Crypto is like the 'Wild West,' SEC needs 'additional Congressional authorities' – SEC Chairman Gensler
(Kitco News) Securities and Exchange Commission (SEC) Chairman Gary Gensler pointed to a lack of investor protection in the crypto space and called on Congress for additional authority and resources to oversee cryptocurrencies.
"Right now, we just don't have enough investor protection in crypto. Frankly, at this time, it's more like the Wild West, Gensler said during the Aspen Security Forum on Tuesday. "We have taken and will continue to take our authorities as far as they go."
Gensler said there are gaps in oversight, especially when it comes to trading, lending, and decentralized finance platforms.
"Certain rules related to crypto-assets are well-settled. The test to determine whether a crypto asset is a security is clear. There are some gaps in this space, though: We need additional Congressional authorities to prevent transactions, products, and platforms from falling between regulatory cracks.
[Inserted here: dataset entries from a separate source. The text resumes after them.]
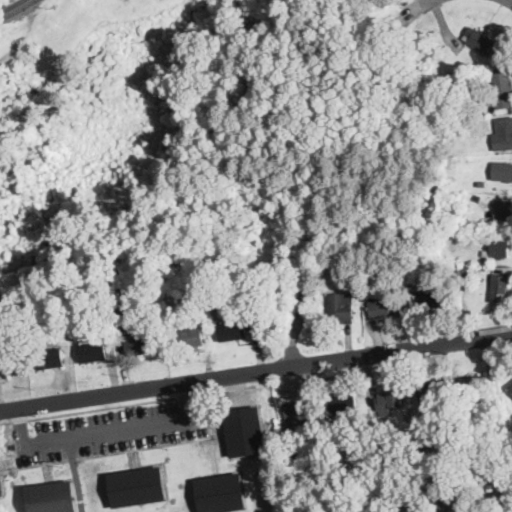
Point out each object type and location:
road: (13, 7)
road: (412, 8)
building: (480, 39)
building: (481, 41)
building: (455, 75)
building: (503, 87)
building: (503, 89)
building: (503, 132)
building: (505, 132)
building: (501, 169)
building: (502, 170)
building: (481, 181)
building: (502, 211)
building: (503, 212)
building: (499, 247)
building: (498, 248)
building: (494, 261)
building: (444, 268)
building: (463, 270)
building: (499, 286)
building: (500, 288)
building: (431, 295)
building: (433, 297)
building: (341, 306)
building: (385, 306)
building: (386, 307)
building: (341, 308)
building: (262, 326)
building: (232, 329)
building: (232, 330)
building: (189, 336)
building: (189, 337)
building: (138, 343)
building: (140, 344)
building: (92, 351)
building: (92, 352)
building: (49, 357)
building: (49, 358)
road: (328, 360)
building: (11, 364)
building: (5, 365)
road: (376, 365)
building: (473, 381)
building: (511, 384)
building: (476, 386)
building: (511, 386)
building: (428, 389)
building: (431, 393)
road: (72, 399)
road: (195, 399)
building: (387, 400)
building: (389, 401)
building: (343, 402)
building: (344, 404)
road: (120, 406)
building: (299, 408)
building: (304, 409)
building: (437, 412)
building: (407, 414)
building: (292, 424)
road: (20, 427)
building: (245, 430)
parking lot: (108, 431)
building: (246, 431)
road: (110, 432)
building: (376, 445)
building: (381, 464)
road: (76, 475)
building: (1, 482)
building: (1, 484)
building: (138, 485)
building: (138, 487)
building: (221, 492)
building: (221, 493)
building: (52, 496)
building: (52, 497)
building: (458, 508)
building: (460, 508)
building: (412, 511)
We also need more resources to protect investors in this growing and volatile sector," he said. "Legislative priorities should be around trading, lending and decentralized finance platforms. Where we can use some additional work with Congress is these platforms."
Gensler also called on crypto platforms to come forward, register, and work with the SEC.
"Right now, large parts of the field of crypto are sitting astride of—not operating within—regulatory frameworks that protect investors and consumers," Gensler said. "The world of crypto finance now has platforms where people can trade tokens and other venues where people can lend tokens. I believe these platforms not only can implicate the securities laws; some platforms also can implicate the commodities laws and the banking laws."
The SEC chairman added the U.S. laws are clear at this point: "Make no mistake: To the extent that there are securities on these trading platforms, under our laws, they have to register with the Commission unless they meet an exemption. Make no mistake: If a lending platform is offering securities, it also falls into SEC jurisdiction."
Stablecoins, which side-step the traditional banking system and are now at the center of crypto trading, are also under the SEC authority.
"The use of stablecoins on these platforms may facilitate those seeking to side-step a host of public policy goals connected to our traditional banking and financial system: anti-money-laundering, tax compliance, sanctions, and the like," Gensler said.
The SEC is anticipating new filings in regards to crypto ETFs. Still, Gensler did not specify whether any bitcoin ETFs will be approved in the U.S. "We are seeing some progression in the funds space. We have some mutual funds. We anticipate to have some filings for ETFs," he said.
Gensler also highlighted SEC's work with custody and climate risks.
The SEC chairman once again described the crypto assets as highly speculative plays. He made a comparison to investing in gold and silver.
"If somebody wants to invest in gold or silver, that is also speculative play," he said. "Whether it is bitcoin or other crypto assets, if U.S. investors are getting exposure, then our role is to ensure investor protection."
What makes crypto potentially a national security threat is its use in ransomware attacks, Gensler added. "The use in ransomware [makes it a] medium of exchange," he said. "It is also being used to challenge sanctions and law enforcement and guarding against activities and tax complaints. It has been a challenge in many nations," he said.
Gensler's comments did not significantly impact the crypto space, but both bitcoin and ethereum were down more than 4% and 6%, respectively. At the time of writing, bitcoin was trading at just below $38,000 and ethereum just below $2,500.